> [EXERCISE OBJECTIVE]: Without copying any picture, transcribe exactly the lines of the data below from the one containing "32: (623, 329, 10.41)" through the one containing "41: (1108, 541, 7.86)".

> [RECORDED INFORMATION]:
Segment Open

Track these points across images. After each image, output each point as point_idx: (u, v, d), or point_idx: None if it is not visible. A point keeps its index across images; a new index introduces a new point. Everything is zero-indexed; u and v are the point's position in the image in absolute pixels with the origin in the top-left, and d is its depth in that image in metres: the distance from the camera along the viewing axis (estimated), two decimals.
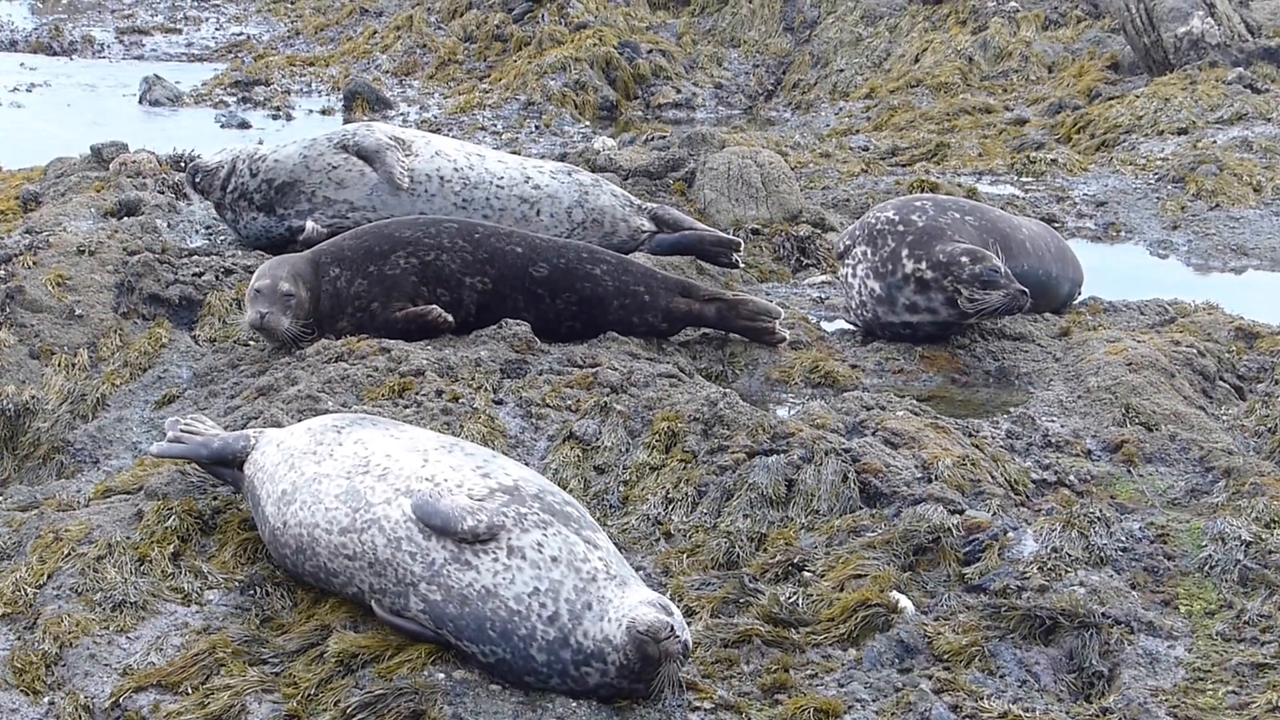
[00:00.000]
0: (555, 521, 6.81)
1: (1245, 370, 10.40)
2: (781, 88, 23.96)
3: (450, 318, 10.22)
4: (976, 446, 8.78)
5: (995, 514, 8.01)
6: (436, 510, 6.78)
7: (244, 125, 21.07)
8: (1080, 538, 7.75)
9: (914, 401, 9.38)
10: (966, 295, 10.36)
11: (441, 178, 11.98)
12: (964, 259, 10.39)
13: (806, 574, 7.68)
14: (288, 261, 10.33)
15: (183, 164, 13.93)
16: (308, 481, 7.30)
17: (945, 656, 7.11)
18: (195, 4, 30.46)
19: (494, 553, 6.69)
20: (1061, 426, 9.26)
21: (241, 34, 27.99)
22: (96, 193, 13.30)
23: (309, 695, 6.73)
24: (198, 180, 12.50)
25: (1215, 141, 16.96)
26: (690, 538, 8.07)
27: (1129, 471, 8.69)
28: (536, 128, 20.98)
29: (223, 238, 12.68)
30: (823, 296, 12.24)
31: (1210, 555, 7.62)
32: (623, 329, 10.41)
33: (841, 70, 23.52)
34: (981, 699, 6.82)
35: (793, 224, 13.58)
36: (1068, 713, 6.82)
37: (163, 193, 13.31)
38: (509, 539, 6.71)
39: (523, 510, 6.81)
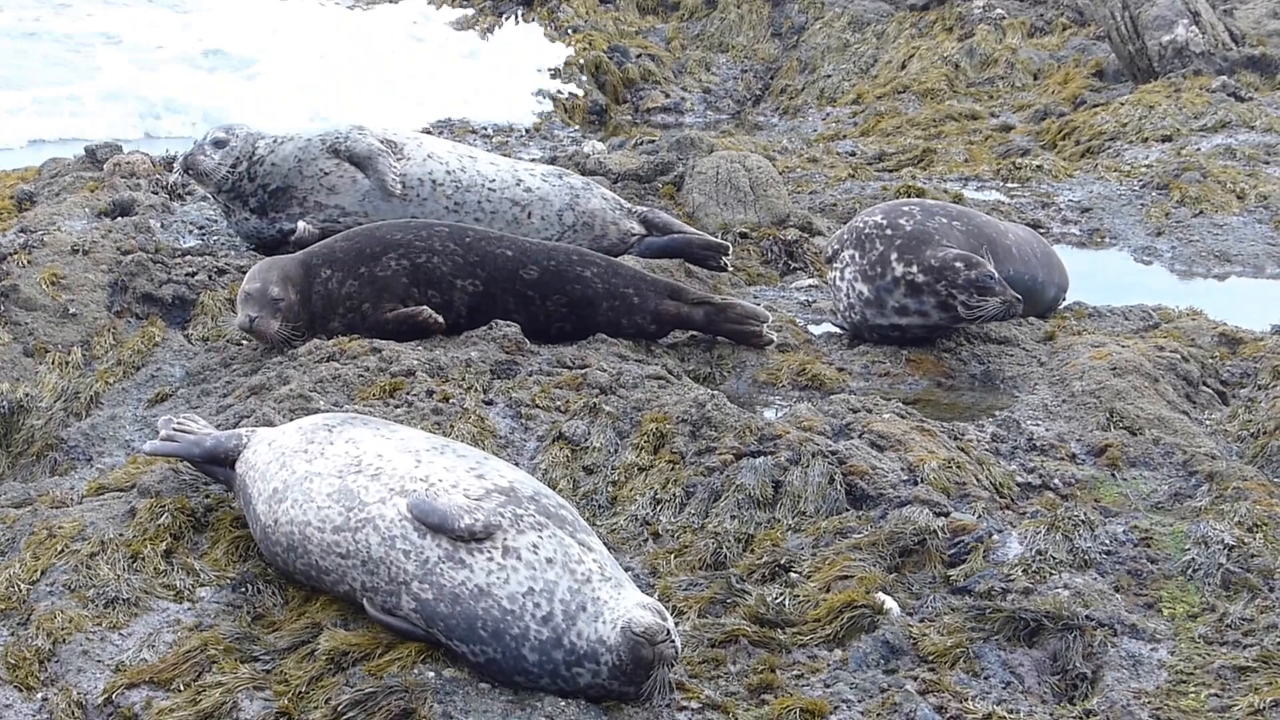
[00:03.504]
0: (550, 524, 6.84)
1: (1228, 375, 10.45)
2: (769, 93, 24.00)
3: (440, 319, 10.27)
4: (962, 449, 8.82)
5: (980, 517, 8.04)
6: (434, 508, 6.82)
7: None
8: (1064, 541, 7.78)
9: (900, 404, 9.42)
10: (963, 300, 10.41)
11: (434, 181, 12.01)
12: (958, 264, 10.44)
13: (793, 575, 7.71)
14: (279, 264, 10.38)
15: (171, 165, 13.93)
16: (299, 480, 7.33)
17: (930, 658, 7.14)
18: None
19: (489, 552, 6.73)
20: (1046, 430, 9.31)
21: None
22: (91, 193, 13.35)
23: (300, 693, 6.73)
24: (190, 174, 12.46)
25: (1199, 149, 17.01)
26: (678, 538, 8.11)
27: (1113, 475, 8.71)
28: (526, 131, 21.01)
29: (216, 238, 12.71)
30: (810, 300, 12.28)
31: (1193, 559, 7.64)
32: (612, 331, 10.47)
33: (829, 76, 23.57)
34: (966, 700, 6.85)
35: (780, 228, 13.62)
36: (1051, 714, 6.85)
37: (156, 193, 13.34)
38: (504, 539, 6.75)
39: (519, 511, 6.84)
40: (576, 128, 21.49)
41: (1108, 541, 7.86)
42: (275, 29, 27.17)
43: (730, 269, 12.40)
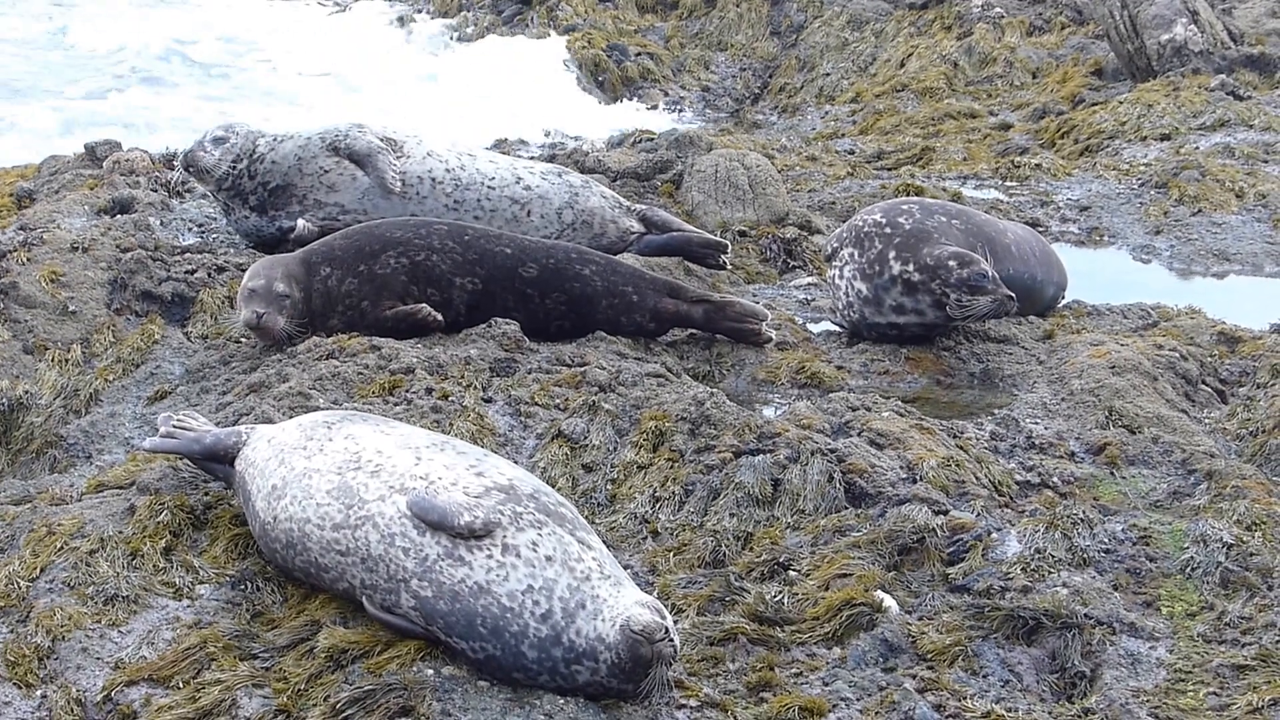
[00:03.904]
0: (550, 521, 6.85)
1: (1227, 374, 10.44)
2: (768, 91, 24.01)
3: (439, 316, 10.28)
4: (961, 448, 8.82)
5: (979, 515, 8.05)
6: (434, 505, 6.83)
7: None
8: (1063, 539, 7.79)
9: (899, 403, 9.42)
10: (954, 299, 10.42)
11: (433, 179, 12.02)
12: (951, 263, 10.45)
13: (792, 573, 7.72)
14: (280, 261, 10.39)
15: (174, 162, 13.92)
16: (298, 477, 7.33)
17: (929, 656, 7.15)
18: None
19: (488, 549, 6.74)
20: (1045, 428, 9.31)
21: None
22: (90, 190, 13.35)
23: (299, 690, 6.74)
24: (190, 171, 12.45)
25: (1198, 147, 17.00)
26: (677, 536, 8.11)
27: (1112, 473, 8.72)
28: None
29: (215, 235, 12.71)
30: (809, 298, 12.28)
31: (1192, 557, 7.65)
32: (611, 329, 10.47)
33: (828, 74, 23.57)
34: (965, 698, 6.86)
35: (779, 226, 13.62)
36: (1050, 713, 6.86)
37: (156, 190, 13.35)
38: (504, 537, 6.76)
39: (518, 509, 6.85)
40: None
41: (1106, 540, 7.87)
42: (274, 29, 27.23)
43: (729, 267, 12.41)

Segment Closed

> [TASK OUTPUT]:
32: (623, 329, 10.41)
33: (841, 70, 23.52)
34: (981, 699, 6.82)
35: (793, 224, 13.58)
36: (1068, 713, 6.82)
37: (163, 193, 13.31)
38: (509, 539, 6.71)
39: (523, 510, 6.81)
[00:03.504]
0: (550, 524, 6.84)
1: (1228, 375, 10.45)
2: (769, 93, 24.00)
3: (440, 319, 10.27)
4: (962, 449, 8.82)
5: (980, 517, 8.04)
6: (434, 508, 6.82)
7: None
8: (1064, 541, 7.78)
9: (900, 404, 9.42)
10: (963, 300, 10.41)
11: (434, 181, 12.01)
12: (958, 264, 10.44)
13: (793, 575, 7.71)
14: (279, 264, 10.38)
15: (171, 165, 13.93)
16: (299, 480, 7.33)
17: (930, 658, 7.14)
18: None
19: (489, 552, 6.73)
20: (1046, 430, 9.31)
21: None
22: (91, 193, 13.35)
23: (300, 693, 6.73)
24: (190, 174, 12.46)
25: (1199, 149, 17.01)
26: (678, 538, 8.11)
27: (1113, 475, 8.71)
28: (526, 131, 21.01)
29: (216, 238, 12.71)
30: (810, 300, 12.28)
31: (1193, 559, 7.64)
32: (612, 331, 10.47)
33: (829, 76, 23.57)
34: (966, 700, 6.85)
35: (780, 228, 13.62)
36: (1051, 714, 6.85)
37: (156, 193, 13.34)
38: (504, 539, 6.75)
39: (519, 511, 6.84)
40: (576, 128, 21.49)
41: (1108, 541, 7.86)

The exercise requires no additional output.